Não arrefeceu nem mesmo quando acometida pelo vírus. Tão logo recuperou-se, atraiu para o Conselho uma nova bandeira de luta, a Campanha do Sinal Vermelho contra a Violência Doméstica. Por seu intermédio, lá foram as bravas membras do Conselho Municipal contribuir para a adesão e sensibilização junto às farmácias de Bauru, a fim de que a campanha obtivesse a capilarização necessária a atingir todas as mulheres que encontrassem alguma dificuldade em obter ajuda junto aos órgãos oficiais.
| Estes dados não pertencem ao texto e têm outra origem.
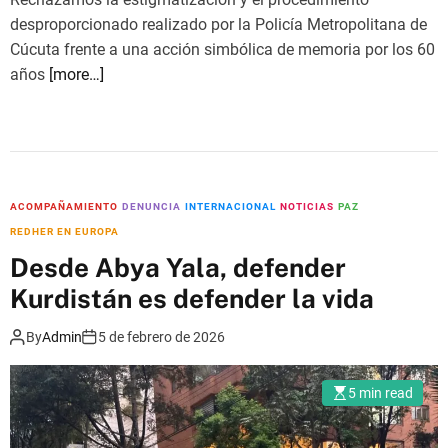
t
G
desproporcionado realizado por la Policía Metropolitana de
o
)
Cúcuta frente a una acción simbólica de memoria por los 60
e
años
[more…]
n
D
e
f
e
n
ACOMPAÑAMIENTO
DENUNCIA
INTERNACIONAL
NOTICIAS
PAZ
s
REDHER EN EUROPA
a
Desde Abya Yala, defender
d
Kurdistán es defender la vida
e
l
By
Admin
5 de febrero de 2026
a
P
5 min read
a
z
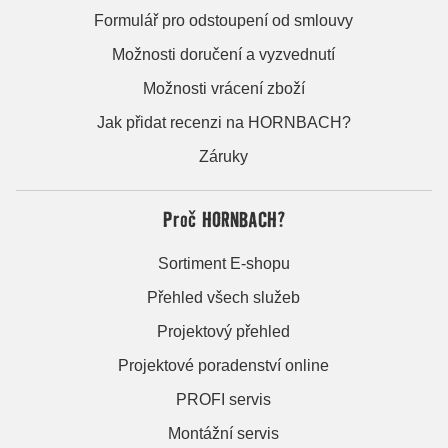
Formulář pro odstoupení od smlouvy
Možnosti doručení a vyzvednutí
Možnosti vrácení zboží
Jak přidat recenzi na HORNBACH?
Záruky
Proč HORNBACH?
Sortiment E-shopu
Přehled všech služeb
Projektový přehled
Projektové poradenství online
PROFI servis
Montážní servis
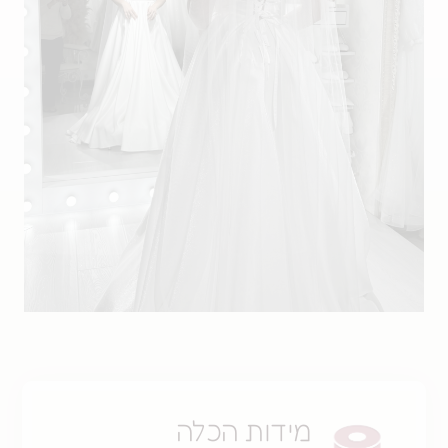
מידות הכלה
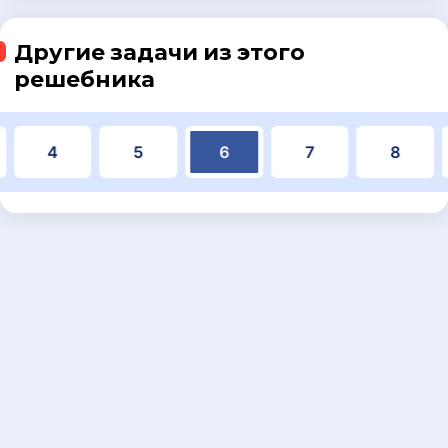
Другие задачи из этого
решебника
4
5
6
7
8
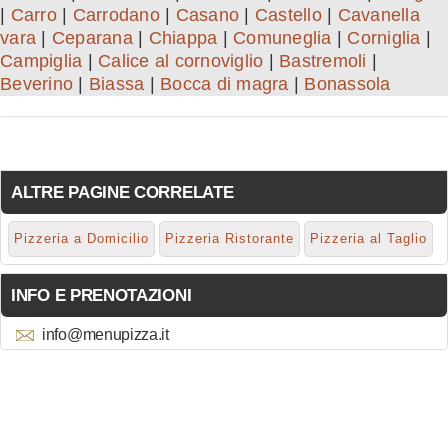
|
Carro
|
Carrodano
|
Casano
|
Castello
|
Cavanella
vara
|
Ceparana
|
Chiappa
|
Comuneglia
|
Corniglia
|
Campiglia
|
Calice al cornoviglio
|
Bastremoli
|
Beverino
|
Biassa
|
Bocca di magra
|
Bonassola
ALTRE PAGINE CORRELATE
Pizzeria a Domicilio
Pizzeria Ristorante
Pizzeria al Taglio
INFO E PRENOTAZIONI
info@menupizza.it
Falar da Marizabel também é lembrar de um modelo de sororidade. Mulheres trabalham juntas, apoiando-se mutuamente, especialmente quando atuam por uma causa maior, que refoge a interesses individuais. É lembrar que conquistamos direitos porque outras mulheres enfrentaram inúmeros percalços e desafios antes de nós.
Somos um momento na história de subjugação das mulheres. Mulheres ainda hoje são desprezadas, humilhadas, violentadas e mortas pelo simples fato de serem mulheres.
Na sua finitude, esse momento há que ser preenchido com o desapego de vaidades e diferenças, para fortalecer uma luta que não acabará na nossa breve existência.
Gratidão, Marizabel, vamos manter sua chama acesa!
A autora é juíza de Direito - Coordenadora do Anexo da Violência Doméstica e Familiar de Bauru.